Structured concurrency proposal for C++20

There’s a really interesting proposal under consideration for C++20, that’s highly relevant to us here: https://wg21.link/p0660 (PDF), draft implementation. According to Herb Sutter, the proposal is “design-approved”, and the hope is that the exact wording will be formally approved in July.

The idea is to add a new type std::jthread, which has the following properties:

  • Creating a jthread object spawns a thread
  • The thread is automatically passed a cancel token argument (the proposal also adds a standard cancel token type, called std::stop_token, whose semantics seem to closely follow the equivalent in C#)
  • When a jthread object goes out of scope, then it automatically cancels the token and then waits for the thread to exit

This is essentially the same combination of features that we’ve seen before in libdill’s bundles, Trio’s nurseries, golang’s errgroups, etc.

One difference from Trio is that “stop tokens” are passed explicitly, and unlike C# there’s no notion of linked stop sources. This means that if you have a cancellable operation that takes a stop_token argument, and it internally uses jthreads, then the propagation of the cancel from the external stop_token to the internal threads only happens implicitly, through the jthread destructor. This is similar to how libdill handles things.

It also does something different from libdill – and from all other known “structured concurrency” implementations.
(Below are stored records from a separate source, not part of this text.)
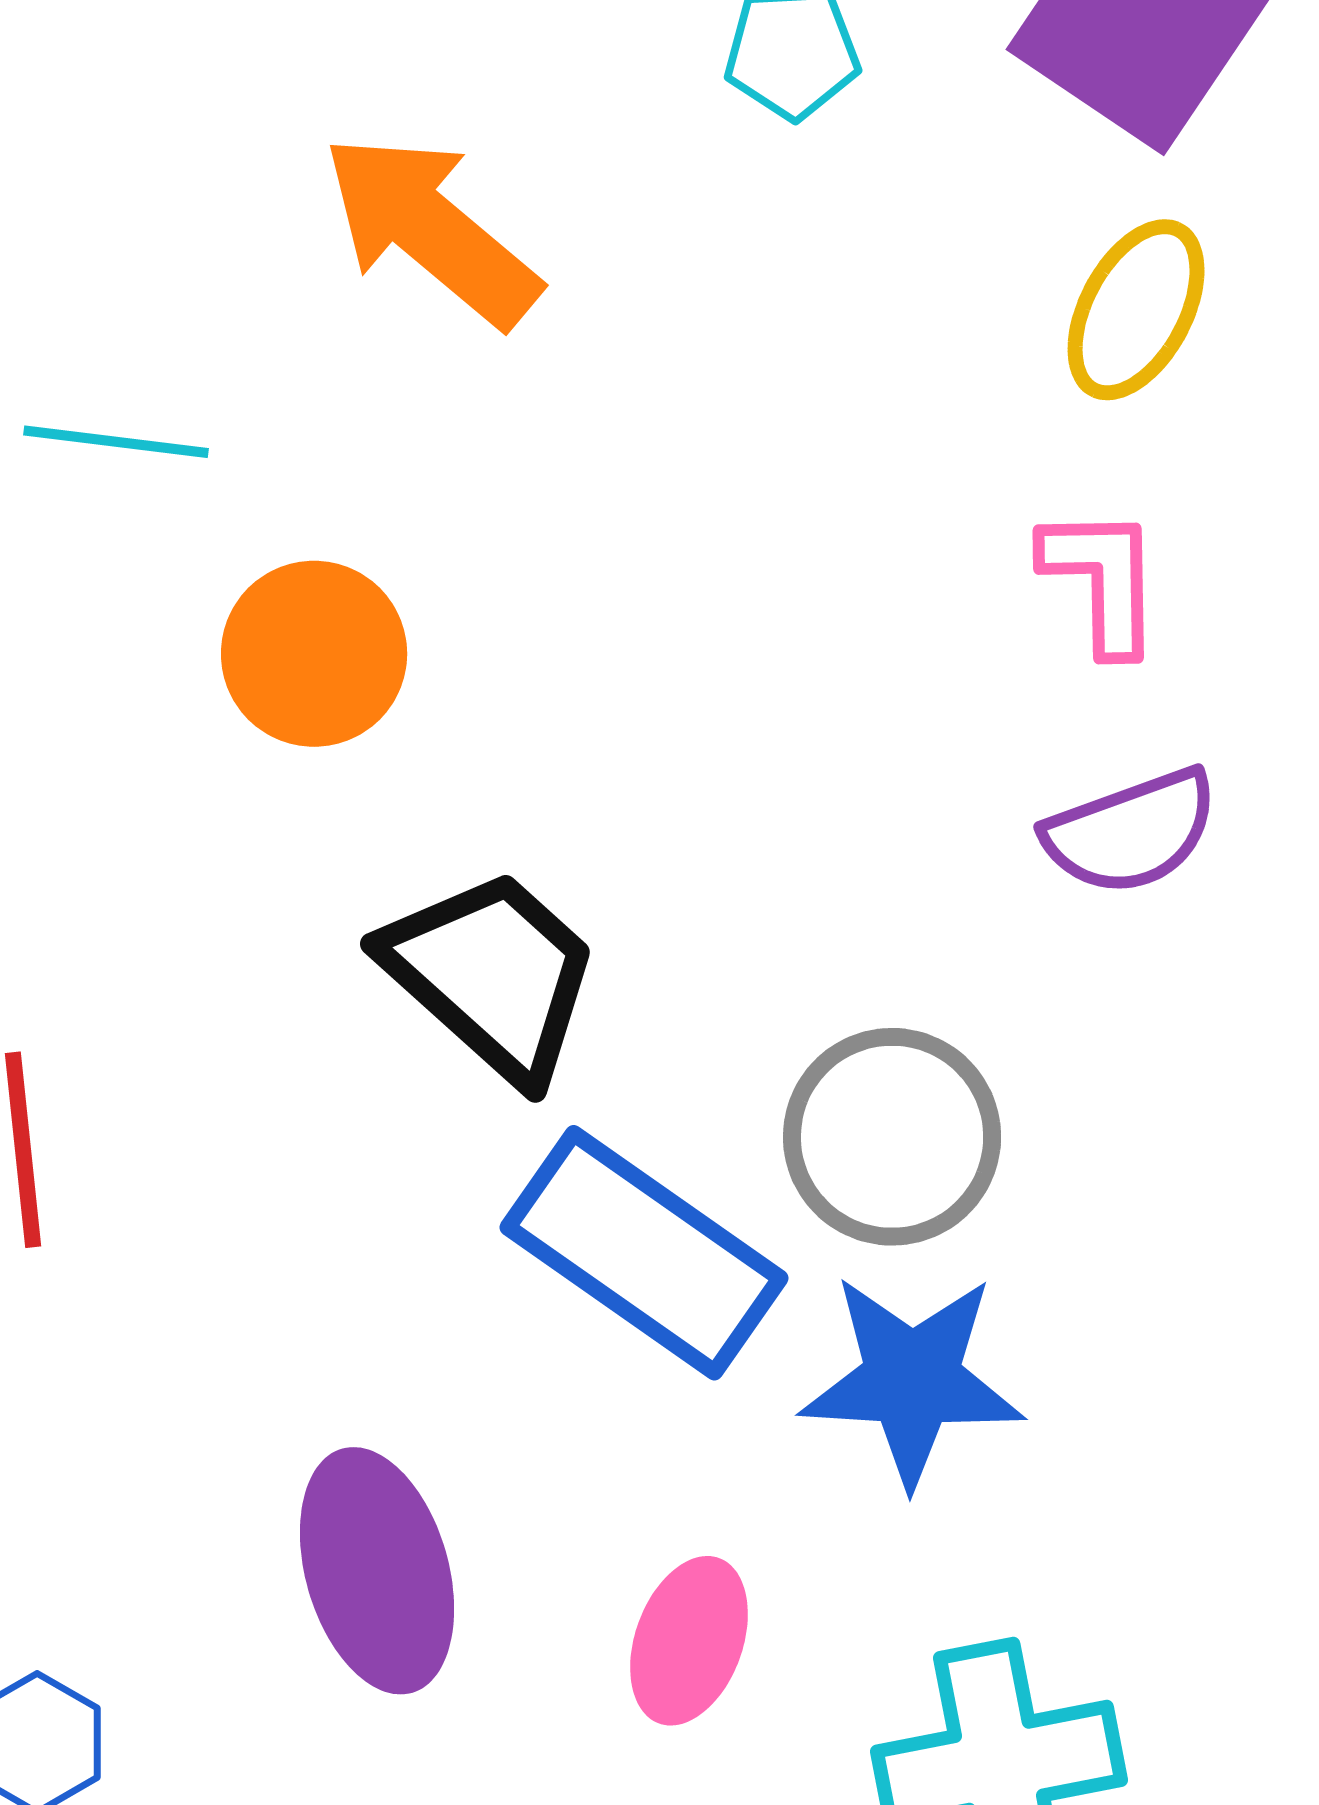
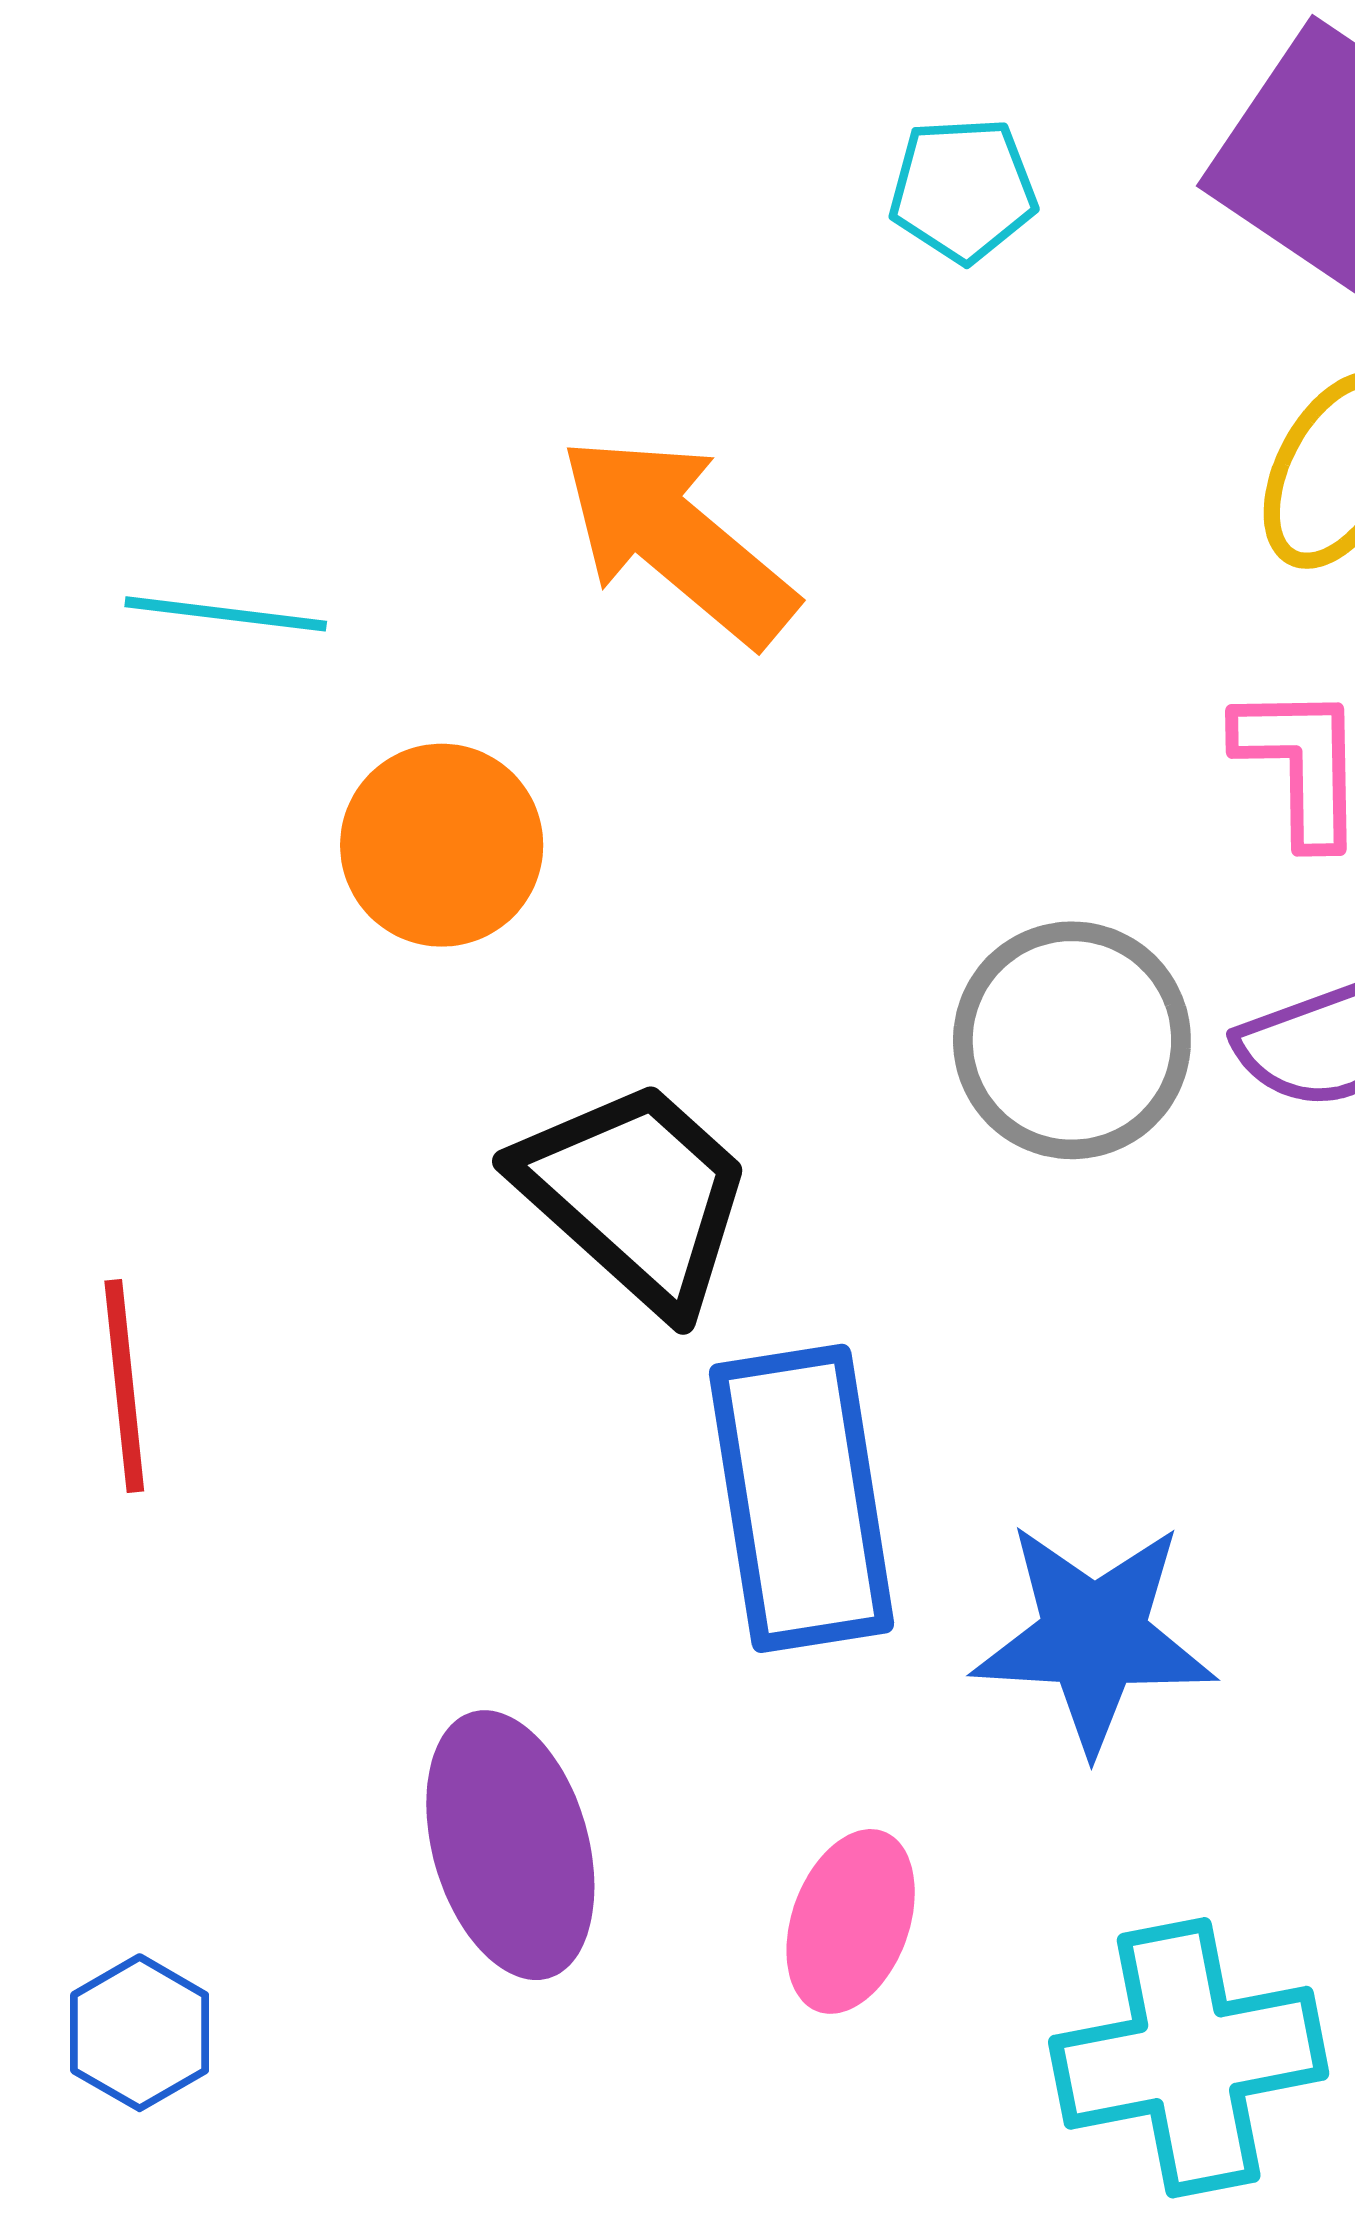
orange arrow: (431, 230) -> (677, 540), moved
gray circle: (892, 1137) -> (1072, 1040), moved
blue rectangle: (644, 1253) -> (802, 1498), turned 46

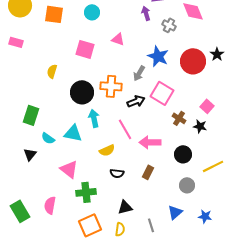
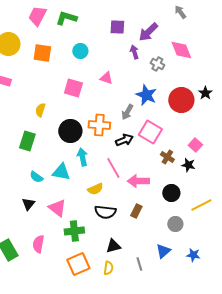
green rectangle: (31, 115) -> (27, 141), moved
black triangle: (30, 154) -> (28, 204), moved
black semicircle: (117, 173) -> (105, 212), size x1.5

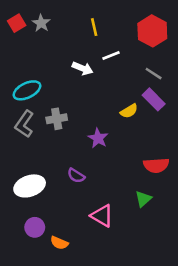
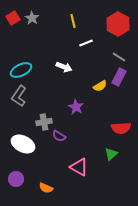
white arrow: (83, 68) -> (64, 67), moved
purple rectangle: (154, 99) -> (119, 77), turned 72
gray cross: (57, 119) -> (44, 122), moved
white ellipse: (30, 186) -> (23, 144), turned 45
purple circle: (35, 227) -> (16, 179), moved

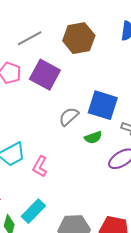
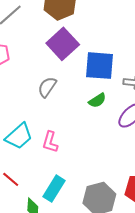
purple square: (45, 75) -> (63, 44), moved, turned 32
gray semicircle: (69, 117) -> (47, 87), moved

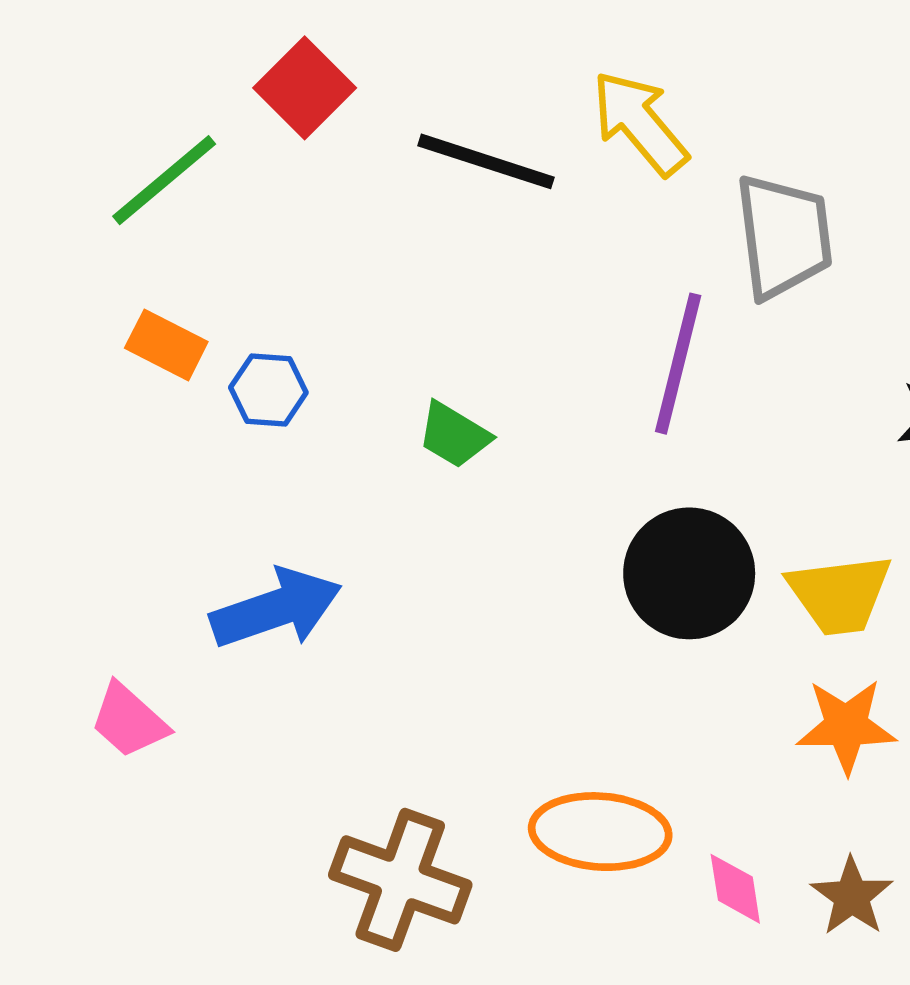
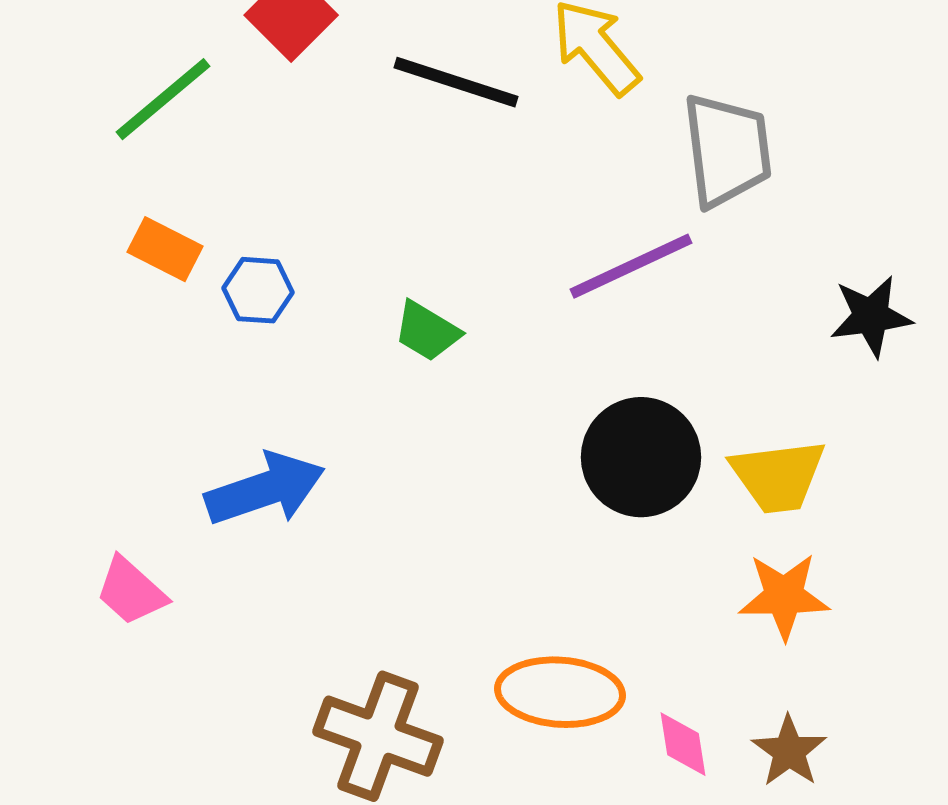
purple line: (678, 364) -> (631, 266), turned 51

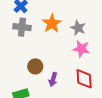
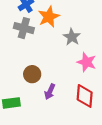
orange star: (52, 23) -> (49, 17), moved
gray star: (78, 28) -> (72, 37), moved

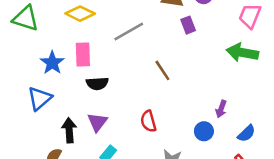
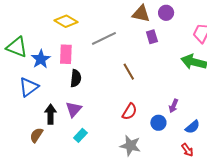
green triangle: (26, 18) -> (17, 47), moved
black semicircle: (97, 83) -> (76, 78), turned -84
red semicircle: (148, 121) -> (130, 112), moved, turned -138

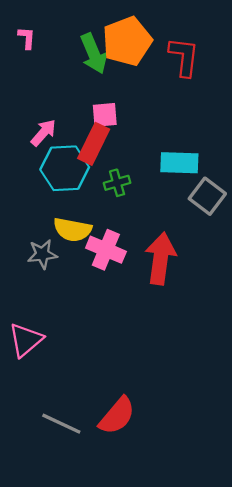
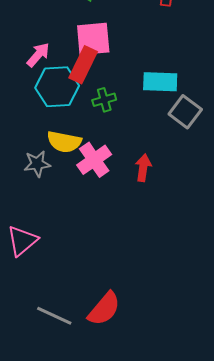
pink square: (105, 115) -> (93, 39), size x1.5
pink cross: (106, 250) -> (94, 160), turned 32
red arrow: (161, 259) -> (143, 168), size x0.6

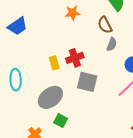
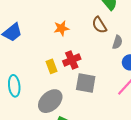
orange star: (73, 13) -> (61, 28), moved
gray semicircle: (112, 44) -> (117, 42), moved

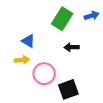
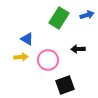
black arrow: (72, 47) -> (78, 49), moved
pink circle: (44, 74) -> (48, 60), moved

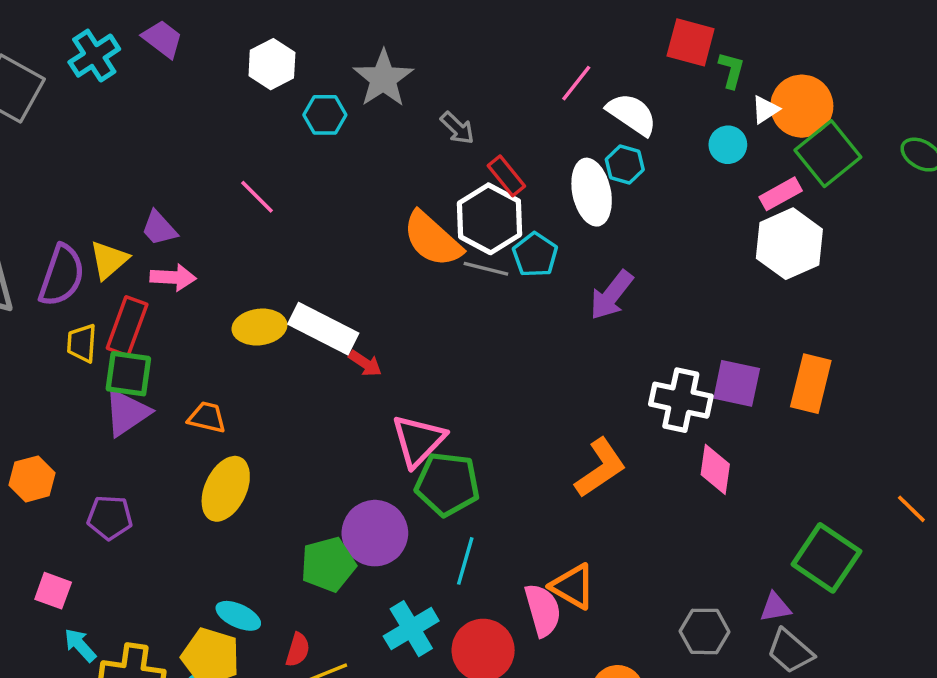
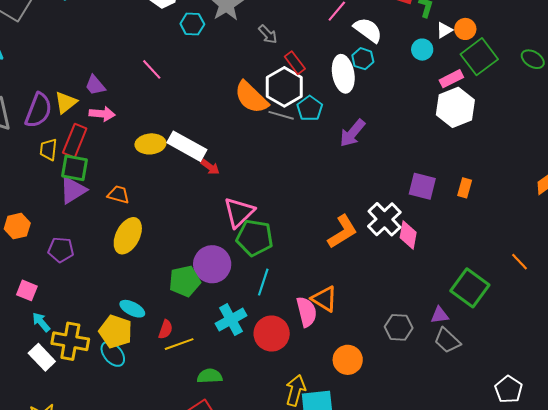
orange circle: (802, 106) -> (465, 29), size x0.6
orange rectangle: (811, 384) -> (465, 188), size x0.6
white cross: (681, 400) -> (384, 219), moved, turned 32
Each jthread object manages only a single thread, versus a collection of threads in all the other libraries.

Each of these decisions seems reasonable enough on their own. But, as @sustrik pointed out in one of his blog posts, together they cause an unfortunate situation, because it means that if you have multiple threads you want to stop, then issuing stop requests happens in a totally sequential manner.

For example, in this code, if we call external_stoken.request_stop(), then it might take up to 3 seconds for all work to stop. In the equivalent in other systems, it would only take at most 1 second, because the request would be sent to all threads simultaneously:

void myfunc(std::stop_token external_stoken = {}) {
    std::jthread nested_worker_1([] (std::stop_token nested_stoken_1) {
        while (!nested_stoken_1.stop_requested()) {
            sleep(1);  // placeholder for real work
        }
    });

    std::jthread nested_worker_2([] (std::stop_token nested_stoken_2) {
        while (!nested_stoken_2.stop_requested()) {
            sleep(1);  // placeholder for real work
        }
    });

    // Do some cancellable work in the main thread
    while (!external_stoken.stop_requested()) {
        sleep(1);  // placeholder for real work
    }
}

I guess one could avoid this by explicitly setting a callback on the parent stop token to immediately propagate cancellation requests to the nested threads, e.g. the example function could do something like:

std::jthread nested_worker_1(...);
std::stop_callback cb1{
    external_stoken,
    // Explicit cast-to-void is required by the draft spec
    // I don't know why
    // It might be an error in the draft?
    [&] { (void)nested_worker_1.request_stop() }
};

// (and repeat for nested_worker_2)

But this seems potentially tiresome and error-prone… especially if we have a dynamic set of jthreads.

1 Like

I posted to Josuttis’ repo to let him know about this discussion.

Inevitably, there’s now a bunch of replies over there instead of over here…

Not being able to cancel threads in parallel is the smaller issue here, IMO.

The bigger issue is garbage collection.

Consider an accept loop. For each accepted connection you create a jthread object and put it into a list. Once the server is shutting down, the accept loop gets interrupted, the list of jthreads gets out of scope and individual jthreads gets cancelled. So far so good.

Now imagine that the server is running for a long period of time (months, years). It accepts, say, 100 connections per second. So, eventually, there’ll be a lot of jthreads in the list (over 3 billion a year). And most of them will be already done with their work, being just placeholders, so that accept loop doesn’t have to deal with exiting threads in asynchronous manner. And even if the placeholders are small they will eventually eat all the available memory.

If, on the other hand, jthread object could manage multiple threads the problem would disappear. As a worker thread exists, it would be removed from the list in the background, by jthread itself. There would be no memory leaks.

Since each jthread represents an actual operating system thread, I guess it’s intended for cases where you know the total number of threads in advance (e.g., one thread per cpu)? On most systems, if you have a dynamic, unbounded set of tasks to do, and you try to spawn an OS thread for each of them, then the kernel scheduler will fall apart long before you start having problems from leaking old jthread handles.

Though, the one platform where this is somewhat workable is 64-bit Linux, and 64-bit Linux is a pretty common deployment target for high-performance servers.

Also Solaris. But yes, agreed, with moderate amount of threads created per second this is unlikely to be become a major problem before the server is restarted. Still, I kind of feel uneasy about having a construct in the language that is, in common scenarios, basically a memory leak.

CppCon talk by Lewis Baker on structured concurrency. This is using coroutines, not jthread.

C++ RAII doesn’t support async scope exit, so they go the route of making all concurrency operations lazy. There is hope that RAII will be extended to support an async destructor in the future.